*** DOCUMENT EXTRACT ***

Learning and teaching strategy and rationale

This unit uses a series of class exercises and formal assessments through which students will gain a foundational knowledge of content including literary periods, significant authors and their works and styles and forms of literature. This will involve exercises in promoting an understanding of the chronology of literary periods, the development of the English language and the concept of the canon. Students will also hone their skills in the close reading of texts in order to generate deeper levels of analysis. Students will participate in exercises in close reading of texts to apprehend meanings at a deep level and be able to summarise content knowledge and use close reading skills to generate interpretations linked to historical and cultural contexts. This ability to relate meaning to context will be developed through class activities and formal exercises in which students will investigate texts through an understanding of the culture from which they emerged.

This is a 10-credit point unit and has been designed to ensure that the time needed to complete the required volume of learning to the requisite standard is approximately 150 hours in total across the semester. To achieve a passing standard in this unit, students will find it helpful to engage in the full range of learning activities and assessments utilised in this unit, as described in the learning and teaching strategy and the assessment strategy. 

Assessment strategy and rationale

A range of assessment procedures will be used to meet the unit learning outcomes and develop graduate attributes consistent with University assessment requirements.

Assessment task one will be provide students with a low risk, relatively lightly weighted assessment task that is both diagnostic and formative. It will develop the skills necessary to read a literary work with reference to its historic context.

The second task requires students to demonstrate their ability to take up a particular issue and offer an interpretation of a literary text in terms of how that issue is represented. This task will require students to place the work within a cultural and historical context.

The final task is summative and requires students to demonstrate a comprehensive understanding of literary works and styles over the periods in question and to be able to locate these within cultural and historic contexts. This assessment will also require students to describe some key debates in literary studies.

*** End of DOCUMENT EXTRACT ***
*** SUPPLIED INFORMATION ***

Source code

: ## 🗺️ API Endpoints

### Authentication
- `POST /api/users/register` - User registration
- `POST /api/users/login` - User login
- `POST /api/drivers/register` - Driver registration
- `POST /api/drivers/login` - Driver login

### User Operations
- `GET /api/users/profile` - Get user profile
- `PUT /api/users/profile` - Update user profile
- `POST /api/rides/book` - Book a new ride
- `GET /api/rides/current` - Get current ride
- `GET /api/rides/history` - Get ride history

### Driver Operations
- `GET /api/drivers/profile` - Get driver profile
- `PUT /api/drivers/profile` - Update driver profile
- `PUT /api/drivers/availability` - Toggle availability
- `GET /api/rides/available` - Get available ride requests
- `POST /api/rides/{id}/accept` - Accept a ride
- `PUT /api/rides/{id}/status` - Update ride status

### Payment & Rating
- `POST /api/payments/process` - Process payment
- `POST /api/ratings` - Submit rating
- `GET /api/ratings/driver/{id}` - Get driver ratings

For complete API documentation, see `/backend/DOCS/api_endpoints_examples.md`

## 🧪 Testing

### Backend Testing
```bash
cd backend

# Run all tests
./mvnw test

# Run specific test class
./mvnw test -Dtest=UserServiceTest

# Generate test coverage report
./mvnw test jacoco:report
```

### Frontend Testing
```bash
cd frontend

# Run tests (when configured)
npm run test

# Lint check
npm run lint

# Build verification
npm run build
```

*** End of SUPPLIED INFORMATION ***

### [BRIEF 1]
Using the unit description above, decide whether each statement agrees with it. (a) The unit is worth 10 credit points. (b) The first assessment task is heavily weighted. (c) The final task asks students to describe some key debates in literary studies. Answer yes or no for each and quote the deciding words.
### [BRIEF 2]
According to the unit description, about how many hours in total does the required volume of learning take?
### [BRIEF 3]
Reproduce the part of the unit description starting with "Assessment strategy and" and going on through "its historic context.".

### [TASK RESULT 1]
(a) Yes: "This is a 10-credit point unit"
(b) No: "a low risk, relatively lightly weighted assessment task"
(c) Yes: "This assessment will also require students to describe some key debates in literary studies."

### [TASK RESULT 2]
Approximately 150 hours in total across the semester.

### [TASK RESULT 3]
Assessment strategy and rationale

A range of assessment procedures will be used to meet the unit learning outcomes and develop graduate attributes consistent with University assessment requirements.

Assessment task one will be provide students with a low risk, relatively lightly weighted assessment task that is both diagnostic and formative. It will develop the skills necessary to read a literary work with reference to its historic context.